5. ‘But this was a fantastic two days,’ Trump said. “This was a really fantastic — it all came together at the end.”

Trump arrived in London Thursday afternoon — which gives Brussels a chance to take a deep breath, until he meets Russian President Vladimir Putin on Monday.

TRUMP FALLOUT I: Trump and Putin are heading to Helsinki for their meeting, Reid Standish writes, and “Finns have mixed feelings.”

TRUMP FALLOUT II: Matthew Karnitschnig writes that Trump is raising pressure on European allies to isolate Iran, citing a foiled Paris bomb plot blamed on Tehran that Washington believes targeted American citizens, including Rudy Giuliani, the former New York mayor and current Trump lawyer.

BUY AMERICAN LNG! U.S. Energy Secretary Rick Perry was in town Thursday, continuing to push Trump’s not-so-subtle message that the EU, or rather some of its members, would do better buying American instead of Russian energy. “The United States does not support pipelines such as Nord Stream 2 and a multi-line Turk Stream that will only increase reliance on a single source of supply,” he said, standing alongside European Commissioners Maroš Šefčovič and Miguel Arias Cañete, Kalina Oroschakoff writes in to tell us. Trump’s America first mantra “doesn’t mean America alone,” Perry said. “It means when you’re thinking about a new market provider … we want you to think about America first.”

Freudian slip: He added that strengthening energy and research ties would be a chance “to advance our national, excuse me, mutual interests even further.”


GOTTA START SOMEWHERE: The first formal European Council session under the Austrian presidency kicks off this morning. EU finance ministers will gather to clear up after June’s meeting and look into what leaders told them to do. What is on the table is a lot of unfinished business — don’t look for grand plans (of reforming the eurozone, defining what a eurozone budget could be, or agreeing on a backstop for the banking resolution mechanism) on today’s agenda.

The discussion is ongoing about sequencing and balance, and “we will need to work on a roadmap for beginning the political discussions on a European Deposit Insurance Scheme,” Eurogroup Chairman Mário Centeno said Thursday. “All this will require further work,” he added.

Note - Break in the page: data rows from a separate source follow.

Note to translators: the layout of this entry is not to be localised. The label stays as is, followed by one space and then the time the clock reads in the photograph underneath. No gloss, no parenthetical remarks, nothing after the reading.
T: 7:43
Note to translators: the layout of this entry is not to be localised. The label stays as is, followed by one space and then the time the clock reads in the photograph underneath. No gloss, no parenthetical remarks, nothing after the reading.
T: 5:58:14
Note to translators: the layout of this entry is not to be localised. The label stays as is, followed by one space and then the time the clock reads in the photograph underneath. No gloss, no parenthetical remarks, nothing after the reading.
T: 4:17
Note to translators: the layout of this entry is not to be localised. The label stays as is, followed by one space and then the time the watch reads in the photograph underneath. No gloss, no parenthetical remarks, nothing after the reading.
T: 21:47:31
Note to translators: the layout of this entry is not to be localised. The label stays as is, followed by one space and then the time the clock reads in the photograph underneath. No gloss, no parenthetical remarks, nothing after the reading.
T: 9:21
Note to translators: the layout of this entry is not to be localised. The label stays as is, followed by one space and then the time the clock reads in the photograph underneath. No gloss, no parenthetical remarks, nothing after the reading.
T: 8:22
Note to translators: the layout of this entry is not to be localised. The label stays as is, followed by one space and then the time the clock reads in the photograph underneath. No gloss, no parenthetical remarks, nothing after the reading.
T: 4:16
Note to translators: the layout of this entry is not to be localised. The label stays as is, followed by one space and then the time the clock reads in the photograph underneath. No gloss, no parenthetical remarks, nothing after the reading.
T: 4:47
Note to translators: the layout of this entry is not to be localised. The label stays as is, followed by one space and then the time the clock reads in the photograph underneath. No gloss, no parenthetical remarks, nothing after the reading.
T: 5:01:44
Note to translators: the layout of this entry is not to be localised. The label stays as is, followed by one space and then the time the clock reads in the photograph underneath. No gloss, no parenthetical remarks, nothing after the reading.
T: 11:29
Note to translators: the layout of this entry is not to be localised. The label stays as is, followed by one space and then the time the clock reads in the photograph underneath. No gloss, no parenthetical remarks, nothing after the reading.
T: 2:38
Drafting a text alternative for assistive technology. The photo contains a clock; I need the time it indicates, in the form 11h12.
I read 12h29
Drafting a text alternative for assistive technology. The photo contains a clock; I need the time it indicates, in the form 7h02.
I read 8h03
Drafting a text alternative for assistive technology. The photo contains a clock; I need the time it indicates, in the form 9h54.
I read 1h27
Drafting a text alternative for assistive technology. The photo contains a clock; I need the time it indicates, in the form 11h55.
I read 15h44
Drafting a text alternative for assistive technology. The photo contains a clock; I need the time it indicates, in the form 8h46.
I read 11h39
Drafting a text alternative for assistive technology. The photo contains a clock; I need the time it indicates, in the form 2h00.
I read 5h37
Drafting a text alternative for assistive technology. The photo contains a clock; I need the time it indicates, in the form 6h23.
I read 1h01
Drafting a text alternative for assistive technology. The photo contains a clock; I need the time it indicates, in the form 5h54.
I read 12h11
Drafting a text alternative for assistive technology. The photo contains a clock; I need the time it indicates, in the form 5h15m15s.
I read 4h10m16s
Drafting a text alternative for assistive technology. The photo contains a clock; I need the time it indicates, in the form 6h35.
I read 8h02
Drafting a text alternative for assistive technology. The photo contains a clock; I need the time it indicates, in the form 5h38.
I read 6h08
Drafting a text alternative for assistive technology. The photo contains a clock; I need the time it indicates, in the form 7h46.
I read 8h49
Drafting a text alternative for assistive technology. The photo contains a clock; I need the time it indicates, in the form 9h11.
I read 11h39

Not so fast: Earlier Thursday, German Finance Minister Olaf Scholz told the European Parliament’s ECON committee that he expects Parliament to agree to the Council’s line for stricter rules for banks’ lending as a basic condition for any further EU and eurozone reforms. “This is the prerequisite for progress to be possible elsewhere,” Scholz said. (He’s facing domestic pressure on that file.)

The nitty gritty: Leaders invited ministers to come to an agreement on two VAT reforms. The problem is, they’re “interlinked,” as a diplomat familiar with the ECOFIN agenda said (even though the only thing they have in common is that they’re about taxes). And France and the Czech Republic have blocked one another, and thereby both files, for a while now. Don’t expect a decision today — it’s more of a shaking-the-tree exercise, the diplomat said. Maybe fruit will come off in the fall.

Only tangible outcome: A document on terms of reference, or a joint line, for a meeting of G20 finance ministers and central bank governors in Buenos Aires later this month.

WELCOME TO THE CLUB. The Eurogroup on Thursday farewelled the Greek program (not without delaying disbursement of the last tranche until Greece really enacts all the promised reforms), closing a chapter (or a whole tome) that covered half of the common currency’s history.

Next step: enlargement. Eurogroup finance ministers made it clear they would welcome Bulgaria’s yet to-be-made-official request to join the euro’s waiting room, aka ERM II, as well as the banking union “We welcome the commitments taken by the Bulgarian authorities in the areas of banking supervision, other financial sector issues and institutional quality and governance. They are highly relevant for a smooth entry and participation in ERM II,” Mário Centeno said, adding that there are a few more conditions to be fulfilled. They include a credible fight against corruption.